The revolution was televised, and it may have saved lives.
So said Egyptian activist and Google executive Wael Ghonim (left) in an interview with CNN's Wolf Blitzer after President Hosni Mubarak's resignation.
“You guys have played a great role in saving the lives of hundreds if not thousands of people," said Ghonim, who was among the activisits taken into secret police custody during the 18 days of demonstrations.
"This regime did not care about the people, and they would have killed a lot of people if there was no international media. CNN did a great job. You guys deserve a great recognition from all the Egyptian people and we are not going to forget your role."
He added: "You guys are heroes as well. You are part of the revolution. You should be proud of yourself.”
Mubarak would dispute that his government didn't care about the people: In his remarks Thursday, before his resignation, he promised justice for the "martyrs" killed and injured in the demonstrations against him. He also promised not to bow to foreign interests.
But there is no question international media put themselves in serious danger to cover the story — along with the hundreds of thousands of Egyptians who took to the streets.

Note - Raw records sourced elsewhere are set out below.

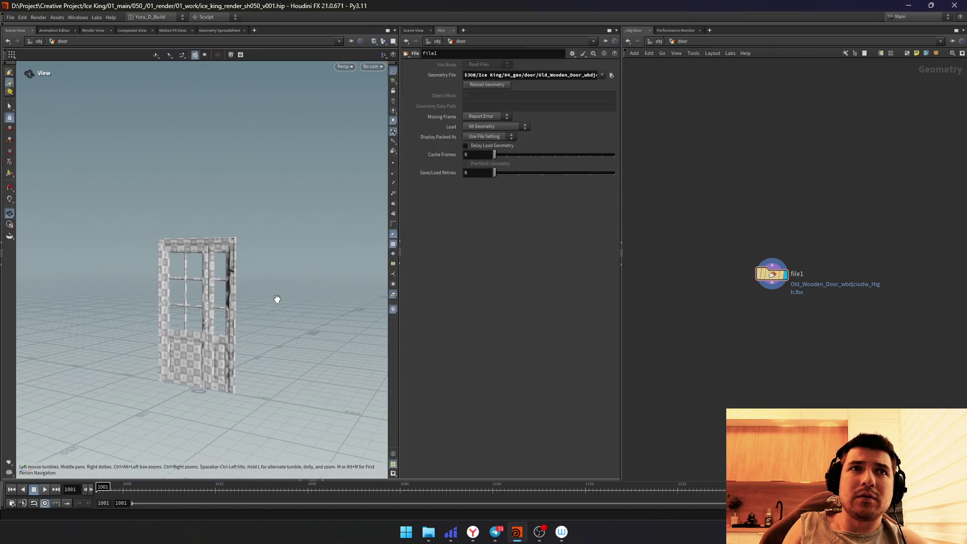
mouse_move(274, 301)
left_mouse_down()
mouse_move(277, 294)
mouse_move(267, 330)
mouse_move(304, 205)
left_mouse_up()
key("alt+Tab")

Reporters Without Borders said it had received "dozens of confirmed reports of violence against local and international journalists."
The Times reporters said they were treated far better than Egyptian demonstrators, who they heard being beaten throughout the night.
Cooper seemed to take the attacks most personally, dedicating his broadcast Thursday night to exposing the "lies" of Mubarak's regime.
It turned out the be the last broadcast Cooper would air during Mubarak's rule.